Growing Up a Preacher's Kid...
Anne Jackson wasn't your typical nine-year-old.
While most fourth grade girls are content throwing tea parties for their stuffed animals or having sleepovers with their friends, Anne preferred spending her Sunday nights hiding in a janitor's closet attached to the room where her father, a west Texas pastor, would gather with the church's deacons. Crouched behind a stack of cobweb-covered tables, Anne would spy on these meetings.
Why? Because Anne wanted to hear what went on that would cause her normally very happy father to fall into a depression, withdraw from his family, and spend hours away at work...or as some would call it, "ministry."
Although she didn't realize it at the time, the pain she saw her family go through while her dad pastored was causing a hole to form in her heart, a burden for the Church.
Seven years later and a couple churches later, as a sophomore in high school, Anne sat through an explosive church business meeting that led to her father's departure from that church. Afterward, she climbed up on to the church's fire escape and wrote a letter to God, giving him an ultimatum: Either she was going to part ways with the church entirely or she begged Him to give her a way to help bring restoration and unity.
Rebelling and Medicating
Following that encounter on the fire escape, her family relocated from west Texas to the Dallas area. Her father fell into a deeper depression. Evidently God didn't care if she left the church. At least, that's what she thought at the time. For years, neither Anne or her family went to church. The burden she carried was medicated by a variety of negative vices: pornography, materialism, alcohol, workaholic tendencies, and inappropriate relationships.
When Anne was twenty-one, she moved to Kansas City. On a whim, she visited a church where her future husband was playing guitar.
Hiding in the back of the auditorium, alone, God began to whisper to her spirit. This is where I want you. Look around. Can you feel it?
A Renewed Vision
That night served as a catalyst in Anne's life. She began working in full time ministry at a parachurch organization. Shortly after marrying Chris in 2003, she became a full time vocational staff member at that same suburban Kansas City megachurch.
As time went by, she realized something.
All around her, leaders were falling apart. Not just staff, but volunteers. She saw first hand how families were being torn apart by "ministry," the hours it "demanded," and the "sacrifices" it required. Once a girl spying on church meetings, now she was a part of them. Two of her closest friends on the church staff had an affair. Then two more. And she heard stories from friends in other churches.
Heartache...was rampant. Hope...seemingly gone.
People were suffering left and right, victims to burnout. Drug addictions, adultery, depression, anxiety, rejecting their faith, leaving their families, escapes into pornography, emotional affairs...the list of symptoms is endless.
Anne's Crash & Burn
In 2005, a few years after she had started her tenure on a church staff, Anne wound up hospitalized for gastrointestinal inflammation. At the young age of twenty five, she spent a week in severe pain. Every imaginable test was conducted with one conclusion: the only thing making her ill was stress.
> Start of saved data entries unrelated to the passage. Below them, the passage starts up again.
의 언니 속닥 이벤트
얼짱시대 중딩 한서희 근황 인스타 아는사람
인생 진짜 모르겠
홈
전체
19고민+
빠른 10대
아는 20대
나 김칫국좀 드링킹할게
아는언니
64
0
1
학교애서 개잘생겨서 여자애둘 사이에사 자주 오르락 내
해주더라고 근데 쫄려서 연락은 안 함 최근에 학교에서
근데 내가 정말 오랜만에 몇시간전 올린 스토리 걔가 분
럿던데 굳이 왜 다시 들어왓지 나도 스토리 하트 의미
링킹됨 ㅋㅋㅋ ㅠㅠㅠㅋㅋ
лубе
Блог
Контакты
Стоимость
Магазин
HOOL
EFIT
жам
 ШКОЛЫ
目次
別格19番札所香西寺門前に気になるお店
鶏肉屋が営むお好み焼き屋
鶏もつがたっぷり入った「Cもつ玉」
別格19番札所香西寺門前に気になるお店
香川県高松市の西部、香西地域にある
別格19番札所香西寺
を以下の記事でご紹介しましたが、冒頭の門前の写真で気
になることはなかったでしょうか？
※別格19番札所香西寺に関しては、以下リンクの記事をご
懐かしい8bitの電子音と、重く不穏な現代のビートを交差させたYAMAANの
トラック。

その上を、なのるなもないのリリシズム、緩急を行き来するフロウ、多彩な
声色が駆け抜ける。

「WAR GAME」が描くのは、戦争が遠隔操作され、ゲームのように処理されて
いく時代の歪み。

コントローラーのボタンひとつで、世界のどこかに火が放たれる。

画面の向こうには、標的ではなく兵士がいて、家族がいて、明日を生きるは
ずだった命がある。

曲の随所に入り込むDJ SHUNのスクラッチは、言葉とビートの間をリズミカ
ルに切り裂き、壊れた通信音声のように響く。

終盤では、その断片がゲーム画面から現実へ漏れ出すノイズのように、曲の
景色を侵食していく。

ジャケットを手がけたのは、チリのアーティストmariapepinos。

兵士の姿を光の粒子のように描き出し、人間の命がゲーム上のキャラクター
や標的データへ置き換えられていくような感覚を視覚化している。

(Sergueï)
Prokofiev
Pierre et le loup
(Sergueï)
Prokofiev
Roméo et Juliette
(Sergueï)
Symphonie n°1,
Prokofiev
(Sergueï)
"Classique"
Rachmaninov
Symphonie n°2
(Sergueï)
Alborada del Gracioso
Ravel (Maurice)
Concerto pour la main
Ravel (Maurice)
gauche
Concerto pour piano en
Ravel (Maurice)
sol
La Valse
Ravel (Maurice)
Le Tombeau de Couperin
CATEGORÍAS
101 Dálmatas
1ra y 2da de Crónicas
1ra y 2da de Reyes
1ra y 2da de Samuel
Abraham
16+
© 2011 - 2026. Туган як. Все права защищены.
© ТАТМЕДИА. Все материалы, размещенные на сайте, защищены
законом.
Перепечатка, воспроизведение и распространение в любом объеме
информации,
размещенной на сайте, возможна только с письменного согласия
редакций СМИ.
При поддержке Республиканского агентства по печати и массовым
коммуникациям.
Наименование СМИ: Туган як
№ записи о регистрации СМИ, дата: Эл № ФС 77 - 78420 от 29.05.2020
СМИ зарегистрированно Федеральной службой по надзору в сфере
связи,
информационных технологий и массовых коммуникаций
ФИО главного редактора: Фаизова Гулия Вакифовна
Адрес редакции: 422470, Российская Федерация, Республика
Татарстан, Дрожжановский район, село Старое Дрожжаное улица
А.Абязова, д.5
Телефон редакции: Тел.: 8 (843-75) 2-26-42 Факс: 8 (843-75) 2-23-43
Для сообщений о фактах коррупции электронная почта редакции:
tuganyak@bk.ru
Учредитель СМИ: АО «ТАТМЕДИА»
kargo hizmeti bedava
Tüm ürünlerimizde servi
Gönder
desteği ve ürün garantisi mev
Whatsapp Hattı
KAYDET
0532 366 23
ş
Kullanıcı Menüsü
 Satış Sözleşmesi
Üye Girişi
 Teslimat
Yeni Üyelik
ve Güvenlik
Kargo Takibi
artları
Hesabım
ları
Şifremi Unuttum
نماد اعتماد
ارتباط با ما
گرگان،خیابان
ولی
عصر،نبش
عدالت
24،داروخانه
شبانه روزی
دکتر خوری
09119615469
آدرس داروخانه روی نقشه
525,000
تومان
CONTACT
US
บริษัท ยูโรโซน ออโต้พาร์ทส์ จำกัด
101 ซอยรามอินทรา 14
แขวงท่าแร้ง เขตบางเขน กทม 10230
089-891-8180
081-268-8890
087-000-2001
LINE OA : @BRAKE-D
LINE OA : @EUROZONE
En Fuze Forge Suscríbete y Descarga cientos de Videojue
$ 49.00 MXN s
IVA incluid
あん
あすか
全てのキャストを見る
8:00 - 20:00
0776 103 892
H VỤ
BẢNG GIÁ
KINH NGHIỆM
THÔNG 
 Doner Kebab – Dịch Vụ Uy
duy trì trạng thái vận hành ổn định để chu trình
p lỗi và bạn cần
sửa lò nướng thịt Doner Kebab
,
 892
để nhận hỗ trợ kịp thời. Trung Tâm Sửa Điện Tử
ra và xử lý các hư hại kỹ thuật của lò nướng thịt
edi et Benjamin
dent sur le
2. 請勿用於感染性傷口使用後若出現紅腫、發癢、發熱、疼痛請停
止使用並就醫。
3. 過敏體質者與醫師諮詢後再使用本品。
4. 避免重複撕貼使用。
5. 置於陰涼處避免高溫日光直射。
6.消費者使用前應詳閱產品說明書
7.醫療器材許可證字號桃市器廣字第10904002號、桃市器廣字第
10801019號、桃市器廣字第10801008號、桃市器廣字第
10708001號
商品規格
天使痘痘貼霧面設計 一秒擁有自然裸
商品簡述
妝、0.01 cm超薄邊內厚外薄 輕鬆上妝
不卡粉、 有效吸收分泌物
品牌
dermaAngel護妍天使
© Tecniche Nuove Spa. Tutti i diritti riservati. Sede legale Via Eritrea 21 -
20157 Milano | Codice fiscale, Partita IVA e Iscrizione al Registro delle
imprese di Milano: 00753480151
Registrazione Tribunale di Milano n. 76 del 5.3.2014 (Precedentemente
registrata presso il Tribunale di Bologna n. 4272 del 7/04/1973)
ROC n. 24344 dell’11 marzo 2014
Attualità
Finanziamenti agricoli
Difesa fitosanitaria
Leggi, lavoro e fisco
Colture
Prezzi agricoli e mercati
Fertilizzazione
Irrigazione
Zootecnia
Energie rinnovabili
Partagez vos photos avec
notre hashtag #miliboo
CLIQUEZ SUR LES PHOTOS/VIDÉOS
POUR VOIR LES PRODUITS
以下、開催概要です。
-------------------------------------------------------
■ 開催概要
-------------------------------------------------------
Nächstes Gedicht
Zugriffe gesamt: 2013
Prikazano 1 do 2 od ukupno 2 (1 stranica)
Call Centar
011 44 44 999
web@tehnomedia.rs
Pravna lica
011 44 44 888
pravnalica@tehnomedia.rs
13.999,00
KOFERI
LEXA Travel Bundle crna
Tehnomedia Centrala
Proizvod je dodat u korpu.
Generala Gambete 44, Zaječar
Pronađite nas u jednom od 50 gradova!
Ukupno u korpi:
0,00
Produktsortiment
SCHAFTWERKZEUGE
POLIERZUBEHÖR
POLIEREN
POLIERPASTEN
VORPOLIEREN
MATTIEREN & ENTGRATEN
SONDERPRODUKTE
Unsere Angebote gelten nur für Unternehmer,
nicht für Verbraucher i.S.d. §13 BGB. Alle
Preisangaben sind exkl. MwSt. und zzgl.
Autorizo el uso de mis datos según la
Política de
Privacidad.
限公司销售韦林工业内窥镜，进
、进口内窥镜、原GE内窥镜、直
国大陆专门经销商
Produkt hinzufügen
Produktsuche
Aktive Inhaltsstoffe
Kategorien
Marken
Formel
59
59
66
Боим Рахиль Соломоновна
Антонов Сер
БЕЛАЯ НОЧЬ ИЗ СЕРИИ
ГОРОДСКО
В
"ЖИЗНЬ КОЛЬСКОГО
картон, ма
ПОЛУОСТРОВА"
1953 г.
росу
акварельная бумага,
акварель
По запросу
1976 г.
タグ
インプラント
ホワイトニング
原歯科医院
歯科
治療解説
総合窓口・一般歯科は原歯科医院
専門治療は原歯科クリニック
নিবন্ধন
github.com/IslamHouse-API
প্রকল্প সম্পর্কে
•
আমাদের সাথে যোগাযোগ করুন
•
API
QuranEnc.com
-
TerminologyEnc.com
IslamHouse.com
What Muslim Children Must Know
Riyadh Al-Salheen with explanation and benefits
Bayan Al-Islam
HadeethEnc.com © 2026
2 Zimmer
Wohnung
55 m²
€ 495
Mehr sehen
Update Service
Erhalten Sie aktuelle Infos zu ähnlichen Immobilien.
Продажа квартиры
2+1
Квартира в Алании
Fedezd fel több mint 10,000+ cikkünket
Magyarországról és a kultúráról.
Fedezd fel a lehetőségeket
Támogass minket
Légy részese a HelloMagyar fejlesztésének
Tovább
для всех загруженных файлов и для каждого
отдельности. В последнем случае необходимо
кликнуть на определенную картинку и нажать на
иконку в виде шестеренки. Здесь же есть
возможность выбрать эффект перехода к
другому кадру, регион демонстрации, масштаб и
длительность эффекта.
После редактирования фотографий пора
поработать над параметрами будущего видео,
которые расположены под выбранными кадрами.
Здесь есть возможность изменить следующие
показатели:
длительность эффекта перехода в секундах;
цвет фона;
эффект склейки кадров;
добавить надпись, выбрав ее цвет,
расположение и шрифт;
Stress she had brought on herself.
She returned back to work informing her supervisors she wouldn't continue the crazy work schedule. However, even with working fewer hours, Anne realized she could no longer function in a healthy manner in her current environment. A friend and coworker asked her, "Does working at this church interfere with your communion with Christ?" That provocative inquiry wasn't just a question, it was also an answer.
Five months later, she resigned. After leaving, she realized the long-term impact her previous seventy hour weeks had on her marriage, her health, and her relationship with Christ.
Currently...
It's been almost twenty years since Anne's days in deacon meeting espionage, but the hole in her heart has only grown larger. After many well-known leaders had fallen victim to ministry burn out, including two who have been mentors in her own life, she had a revelation: now is the time she must do whatever she can do to help bring God's message of restoration, light and love to those who are pastors, or other church staff, their families, and the volunteers that give so much time on top of their busy schedules.
Anne is on staff at Cross Point Church in Nashville, TN, where she and her husband reside.